Uhm….i might expect that in another country, but in the U.S.?

i know this happens to only a very small percentage of passengers, but i so understand what it means to be a part of that small percentage.  i HAVE been singled out at an airport because i tried to declare a medical situation (in 2004, i had a recently implanted chemo port and a very recent mastectomy…i was still healing from the procedure).  i know what it’s like to be ignored (“raise your arm, ma’am.”  “i can’t raise my arm because of the surgery.” “raise your arm, ma’am.” “i…i…can’t”).  i also remember my carry on bag, with all my meds and bandages, being rifled through for ALL to see (no privacy room was offered), with the agent commenting that i was taking way too many drugs.  i was shocked…shocked that she would tell a cancer patient undergoing chemo that the drug regimen her own doctors gave her was inappropriate.
i wasn’t patted down, as that wasn’t the procedure, at the time.
regardless, i still felt abused (mentally).

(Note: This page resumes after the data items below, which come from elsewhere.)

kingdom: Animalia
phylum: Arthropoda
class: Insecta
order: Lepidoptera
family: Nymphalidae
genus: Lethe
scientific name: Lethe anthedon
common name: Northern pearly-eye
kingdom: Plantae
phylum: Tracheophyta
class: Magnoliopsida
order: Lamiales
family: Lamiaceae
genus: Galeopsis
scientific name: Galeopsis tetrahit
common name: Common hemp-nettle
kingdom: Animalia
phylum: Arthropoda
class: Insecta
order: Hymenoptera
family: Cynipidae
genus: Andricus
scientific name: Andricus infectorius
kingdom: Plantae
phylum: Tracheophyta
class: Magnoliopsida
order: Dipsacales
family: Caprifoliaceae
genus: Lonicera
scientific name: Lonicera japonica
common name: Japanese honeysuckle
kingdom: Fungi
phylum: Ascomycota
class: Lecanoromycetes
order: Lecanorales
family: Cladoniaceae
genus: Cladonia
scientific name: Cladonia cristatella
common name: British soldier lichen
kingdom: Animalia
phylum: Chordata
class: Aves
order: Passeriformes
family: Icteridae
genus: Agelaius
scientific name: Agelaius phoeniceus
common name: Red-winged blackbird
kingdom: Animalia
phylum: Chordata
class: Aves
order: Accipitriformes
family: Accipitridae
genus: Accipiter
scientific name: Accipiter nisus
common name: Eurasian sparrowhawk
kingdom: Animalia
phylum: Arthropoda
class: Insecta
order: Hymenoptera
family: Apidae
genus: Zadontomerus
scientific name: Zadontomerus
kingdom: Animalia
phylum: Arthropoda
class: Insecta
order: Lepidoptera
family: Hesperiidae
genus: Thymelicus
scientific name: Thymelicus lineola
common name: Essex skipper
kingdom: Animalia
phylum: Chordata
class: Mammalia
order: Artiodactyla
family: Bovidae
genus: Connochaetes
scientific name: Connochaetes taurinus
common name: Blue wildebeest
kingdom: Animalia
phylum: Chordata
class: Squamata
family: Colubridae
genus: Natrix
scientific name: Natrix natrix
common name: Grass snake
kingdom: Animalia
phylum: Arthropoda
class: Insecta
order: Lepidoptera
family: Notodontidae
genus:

these new airport screening procedures do affect some people quite strongly, whether you care about them or not.
 for reasons very personal (and maybe even traumatic), some people are going to feel very violated by being “virtually” stripped by the full body scanner.  the fact that we can’t see and don’t know the person in the other room doesn’t make the situation better…that may even make the experience more traumatic (to not even know who is looking at you).
i could care less about going through the body scanner, but i so empathize with those who do.  their feelings of being violated are very real and to dismiss those feelings just because you don’t feel them yourself is cold and not the least bit compassionate.

the lack of compassion shown by so many to those with medical conditions and to those who feel violated (especially the children) has astounded me.  i’m not just talking about the lack of compassion shown by airport security agents.  i’m also talking about the lack of compassion shown by some who are accepting of the new procedures to those traumatized by them.
perhaps some compassion, a little empathy,and some understanding that these emotions people are feeling are very real and very strong and not the least bit easily dismissed is in order.

compassion…that is the missing ingredient.

that being said,
if the situation comes that i have no choice but to fly, and if the situation arises where someone will have to perform an “enhanced” pat down on my body, i will demand that it be done in private, that my husband come with me, AND that the whole procedure be video recorded on his phone.

 ALL of that is within my rights as a citizen of the United States.



~ by ritamerlot on November 24, 2010.